Master of Arts and Letters

Q. Please share how you chose this degree program, and what it will mean for you upon completion.
A. I was looking for a master’s program that would not only enable me to work on scholarly writing, but also be flexible enough for me to shape the quality of the material I was writing about to better suit what I was teaching. That’s what I’ve found. This Drew degree will enable me to branch out in the material and courses I teach. Eventually I would like to teach both vocal music—which I do now—and English and writing.

Q. So, you’re a teacher. How are you finding life as a student?
Being a student again is my favorite aspect of the experience. Working through the night on an idea and taking the risk of handing it in, raising my hand in class and offering an observation about a thread in a novel that eluded me until that moment, being pushed (hard!) by a professor to find the very best in me—it’s all been amazing.

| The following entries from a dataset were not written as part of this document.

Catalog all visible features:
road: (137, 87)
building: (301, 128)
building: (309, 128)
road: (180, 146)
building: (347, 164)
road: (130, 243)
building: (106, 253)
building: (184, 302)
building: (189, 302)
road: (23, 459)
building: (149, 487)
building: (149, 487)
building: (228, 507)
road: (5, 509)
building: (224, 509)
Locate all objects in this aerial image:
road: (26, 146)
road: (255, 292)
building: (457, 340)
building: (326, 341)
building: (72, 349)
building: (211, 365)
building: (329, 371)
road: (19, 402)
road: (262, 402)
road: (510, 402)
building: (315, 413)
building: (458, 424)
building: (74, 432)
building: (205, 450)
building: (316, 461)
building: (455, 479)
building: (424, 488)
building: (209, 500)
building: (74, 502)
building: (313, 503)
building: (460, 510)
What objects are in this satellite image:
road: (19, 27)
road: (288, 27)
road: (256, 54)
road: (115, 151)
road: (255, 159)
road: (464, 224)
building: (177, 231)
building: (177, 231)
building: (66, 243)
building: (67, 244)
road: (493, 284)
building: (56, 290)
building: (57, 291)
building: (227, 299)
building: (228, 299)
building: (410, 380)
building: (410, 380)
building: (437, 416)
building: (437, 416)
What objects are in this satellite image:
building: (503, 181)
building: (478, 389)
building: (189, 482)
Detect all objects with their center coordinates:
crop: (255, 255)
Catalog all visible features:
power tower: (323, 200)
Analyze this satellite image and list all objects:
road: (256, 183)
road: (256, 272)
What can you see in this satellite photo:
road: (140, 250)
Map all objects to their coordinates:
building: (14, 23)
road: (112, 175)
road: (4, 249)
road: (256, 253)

Q. Have you turned any of these aspects into techniques in your teaching room?
A. Yes, I’ve used the techniques of my professors both directly and indirectly in class, used projects that I was assigned as springboards for my assignments and I’ve even paraphrased a couple of my professors’ quotes to my students in conversation and in class—always giving credit where credit is due, of course.

Q. Sounds like you truly enjoy your professors.
A. My professors are fantastic. They are knowledgeable, passionate and curious souls. Each of them in a way has helped shaped the scholar I want to be, through passionate encouragement, first-hand experience, encyclopedic knowledge and love of language and literature.

Q. Can you give an example?
My “Journalism: New Modes/New Media” professor lit a fire under me to go out and interview two jazz journalists I admire, Steve Greenlee and Nat Hentoff. In the same class we visited the Associated Press—a remarkable experience.

Q. What’s your advice to someone considering enrolling in the arts and letters program at Drew?
Do it for yourself.
Make it your education.
Love being a student.

Q. Wow! I think you just worked a haiku into a Q&A. That’s impressive.
I guess I’m really mastering that whole “arts and letters” thing!